O químico Marcos Eberlin, da Unicamp, que participou do projeto que estudou o proteoma do café, é um dos que estão confiantes no desempenho do país nessa área. "Temos tudo para repetir os bons resultados que tivemos com o genoma", afirma. Isso porque, segundo ele, o Brasil tem químicos, biólogos e bioquímicos do mais alto nível, além de laboratórios bem equipados. "Os grupos são formados por cientistas jovens e maduros – o que dá uma boa mescla –, entusiasmados, inovadores, flexíveis e calejados na arte de fazer boa pesquisa mesmo com poucos recursos", completa.

De acordo com Eberlin, graças a isso o país avança bem nessa área, com redes se formando e se consolidando, e trabalhos de primeira linha sendo publicados com excelentes resultados. "A competência e a criatividade que nós, brasileiros, modéstia à parte, temos, aliadas a laboratórios bem equipados e um crescimento forte de novos grupos de estudo, já mostram resultados animadores, que devem ser sentidos com mais e mais intensidade nos próximos anos", diz ele.

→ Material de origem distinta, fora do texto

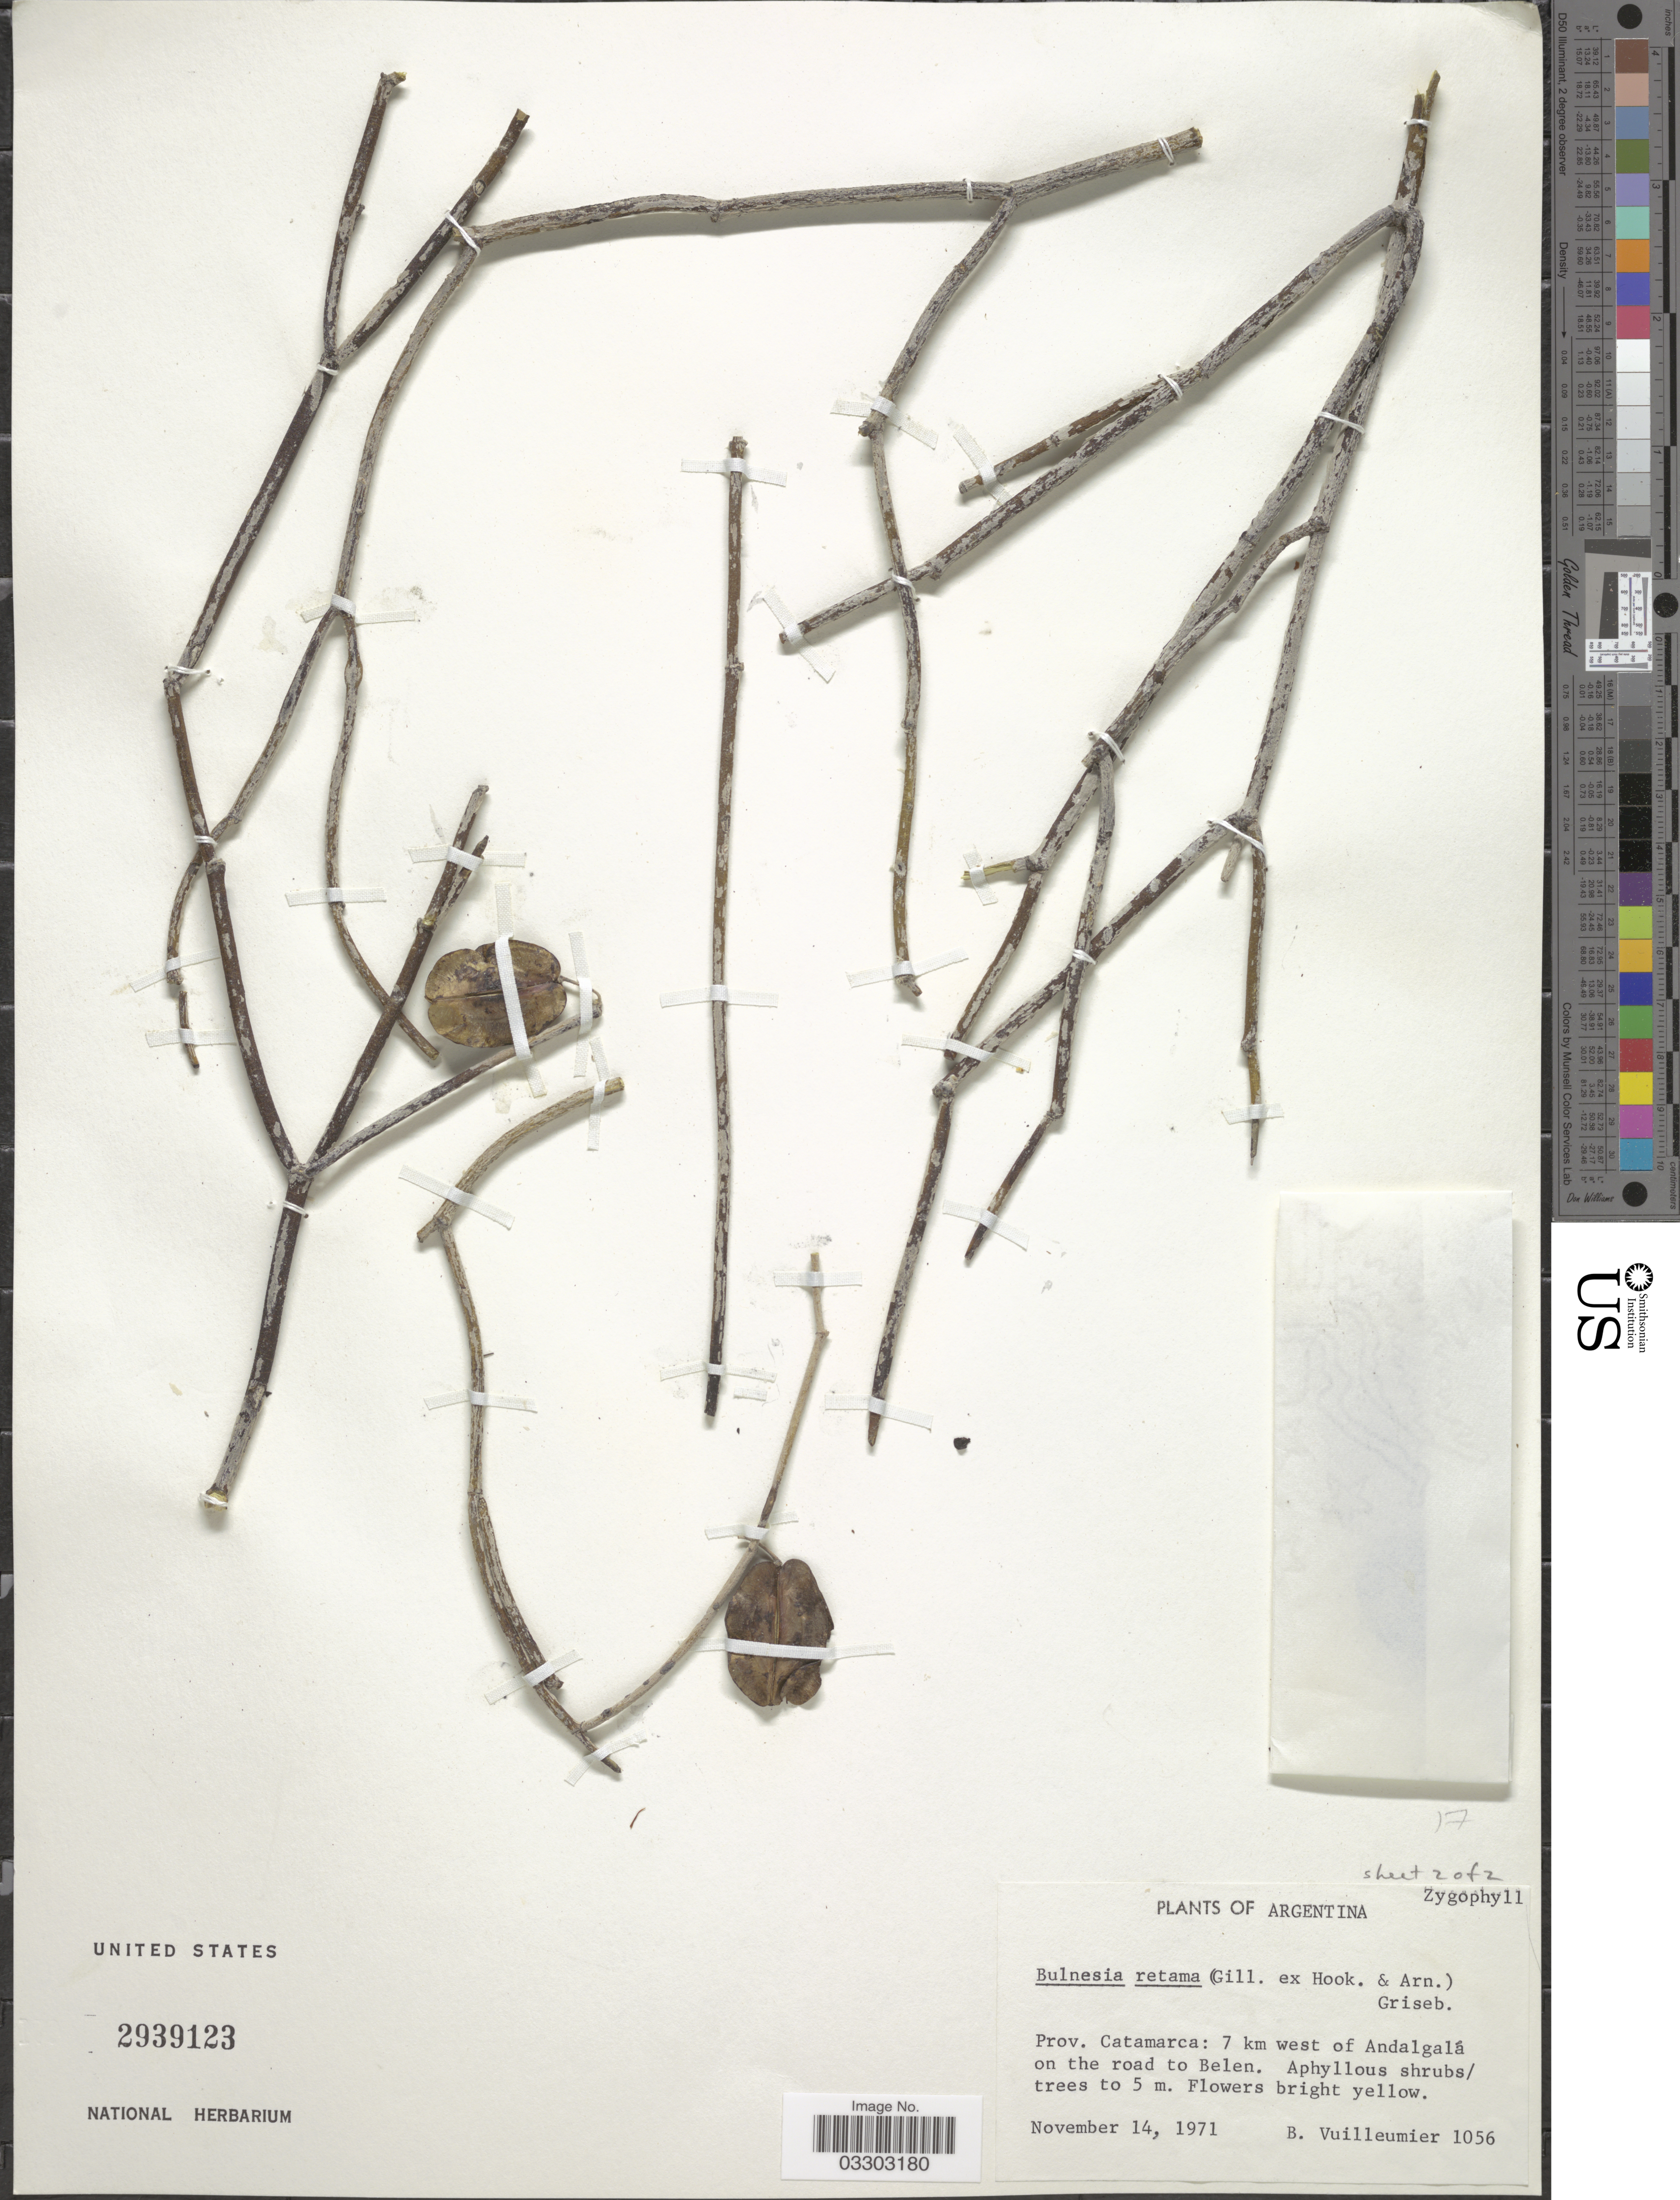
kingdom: Plantae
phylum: Tracheophyta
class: Magnoliopsida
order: Zygophyllales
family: Zygophyllaceae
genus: Bulnesia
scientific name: Bulnesia retama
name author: (Gillies ex Hook. & Arn.) Griseb.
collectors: B. Vuilleumier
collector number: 1056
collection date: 1971-11-14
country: Argentina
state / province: Catamarca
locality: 7 km west of Andalgalá on the road to Belen.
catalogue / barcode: US 2939123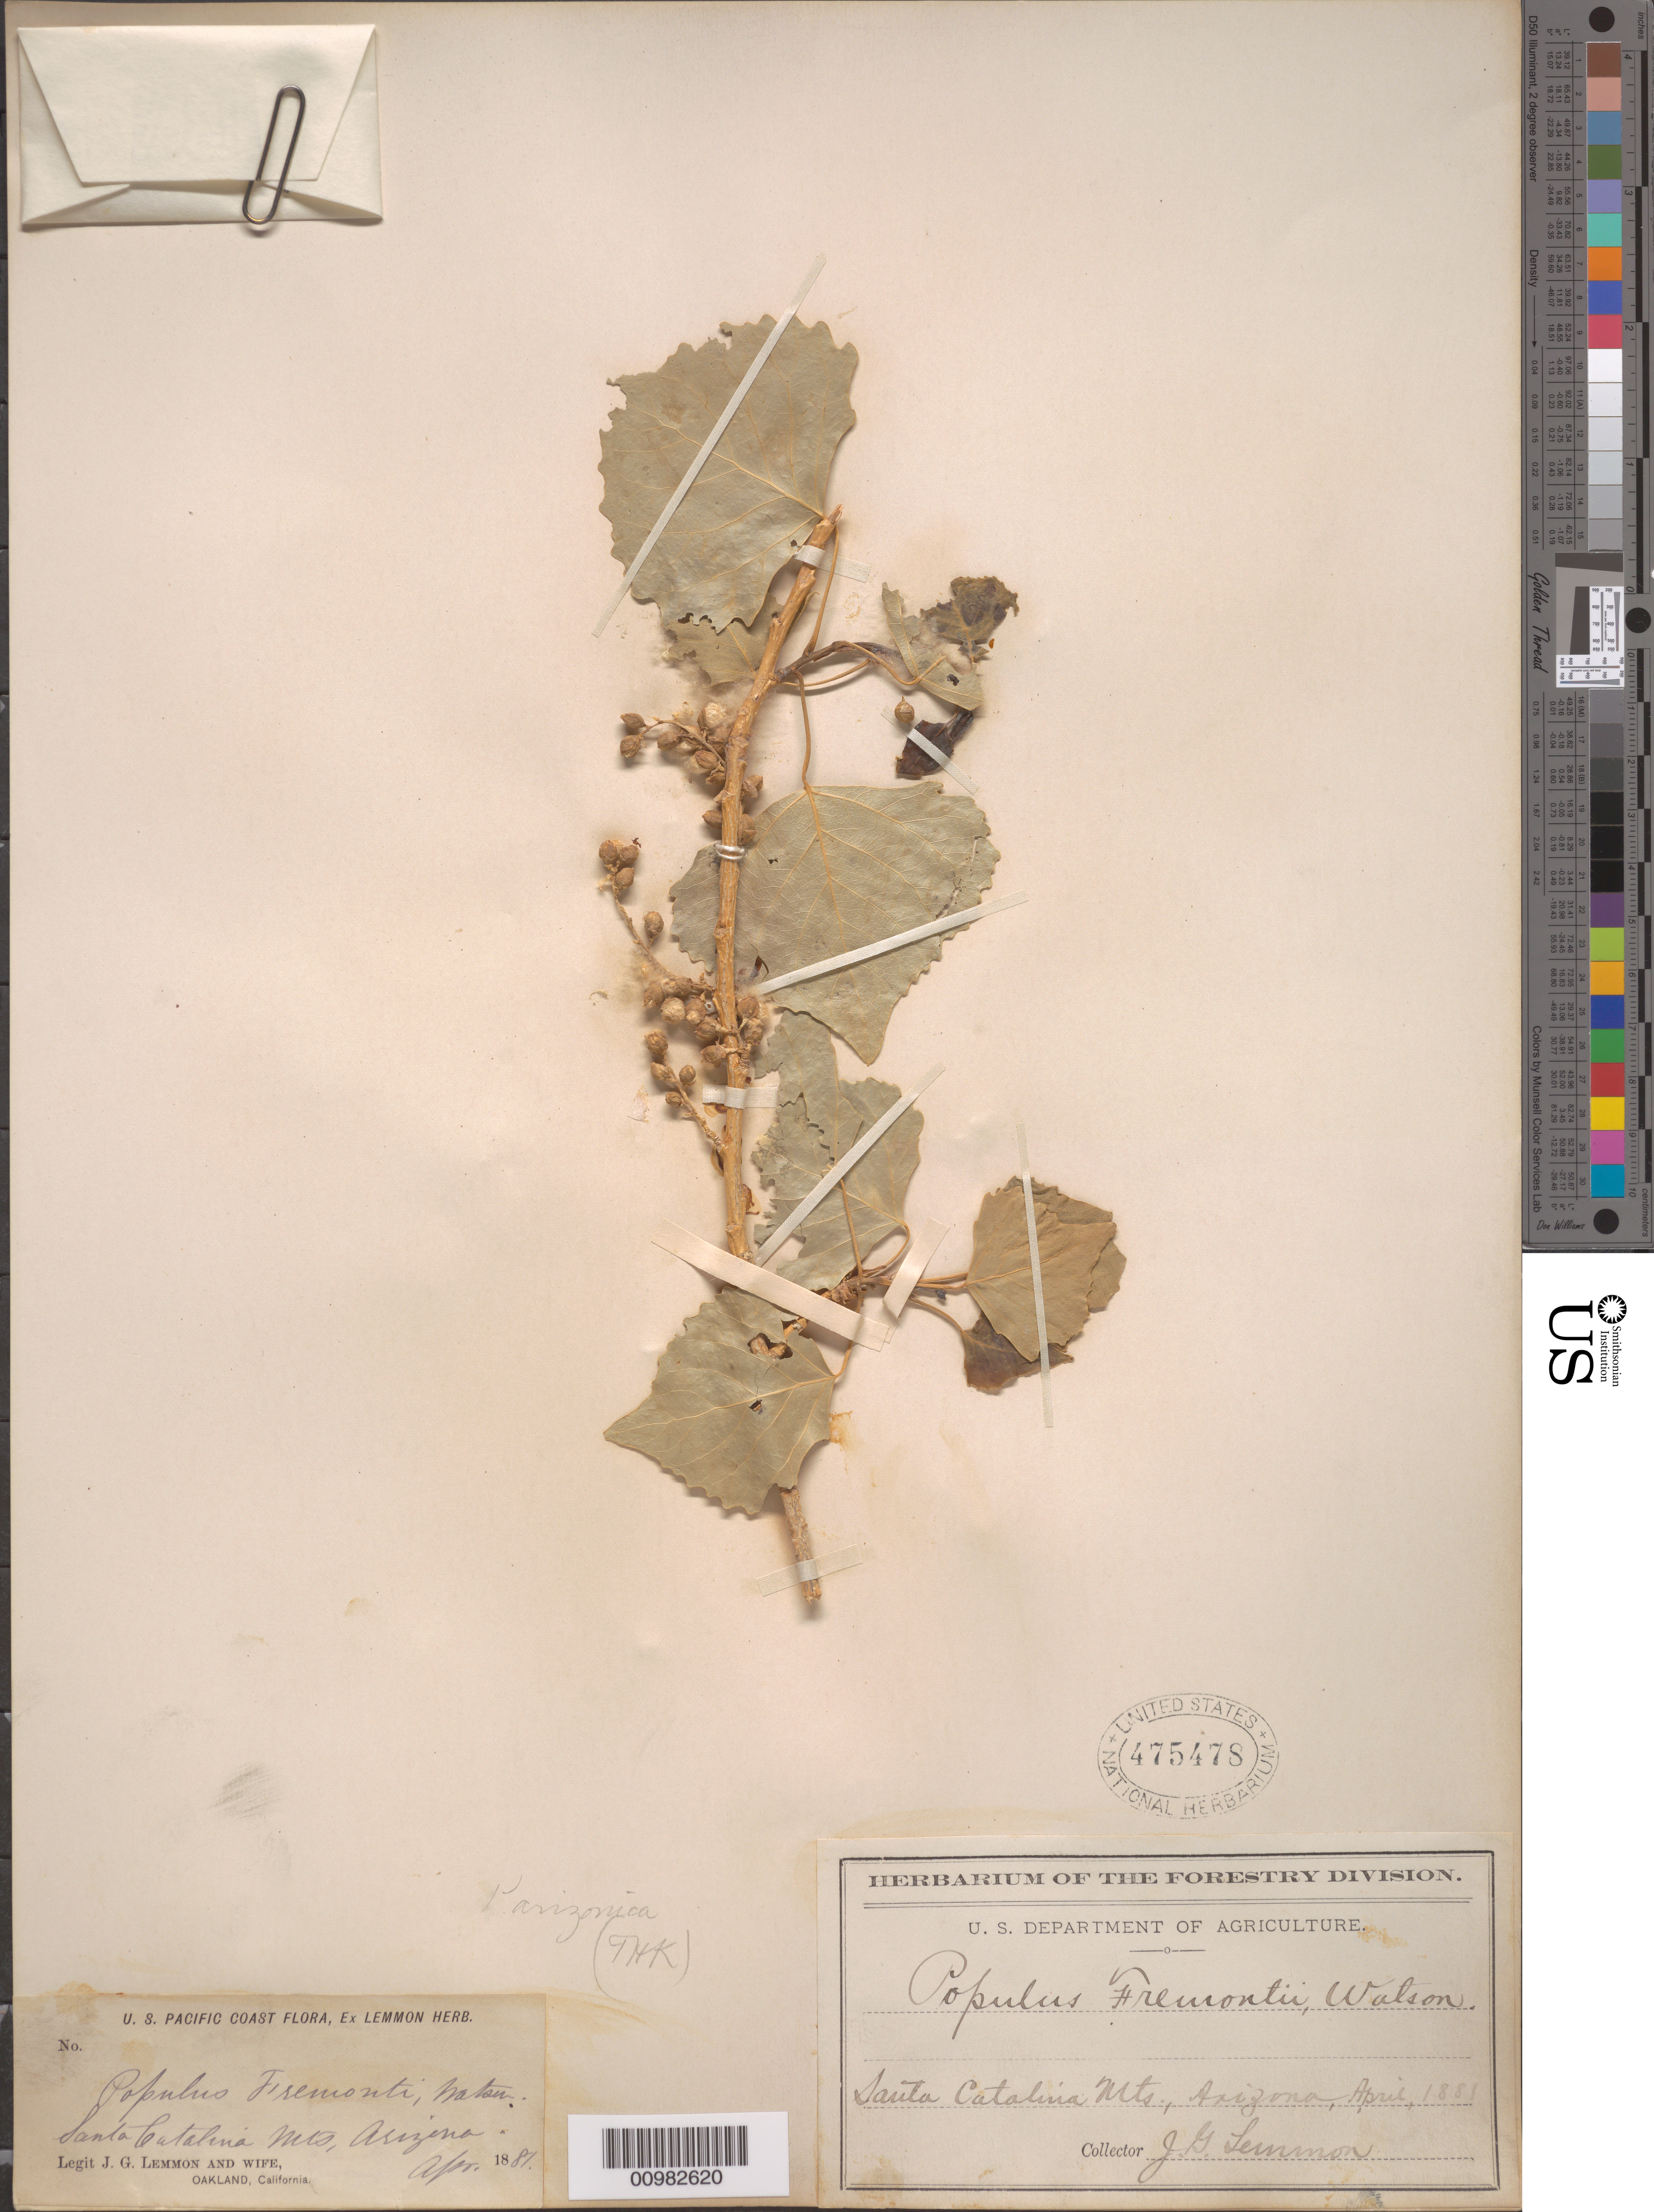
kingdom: Plantae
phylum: Tracheophyta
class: Magnoliopsida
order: Malpighiales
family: Salicaceae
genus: Populus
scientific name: Populus fremontii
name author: S. Watson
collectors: J. G. Lemmon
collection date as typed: Apr 1881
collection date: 1881-04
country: United States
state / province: Arizona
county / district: Pinal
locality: Santa Catalina Mountains.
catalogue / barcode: US 475478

Em termos concretos, essa situação se reflete nos indicadores de produção científica. Eberlin informa que, de 2000 a 2008, o crescimento das pesquisas em proteômica foi de 300%. "E estamos crescendo a uma taxa média de cerca de 10% ao ano", acrescenta. Segundo ele, em 2008 serão publicados por brasileiros cerca de 3,1 mil artigos sobre estudos nesse ramo da ciência, o que representa 2% da produção mundial. "A expectativa é chegarmos ao final desta década com cerca de 3% e entre os dez países mais produtivos na área (hoje somos o 13º), o que é um bom desempenho."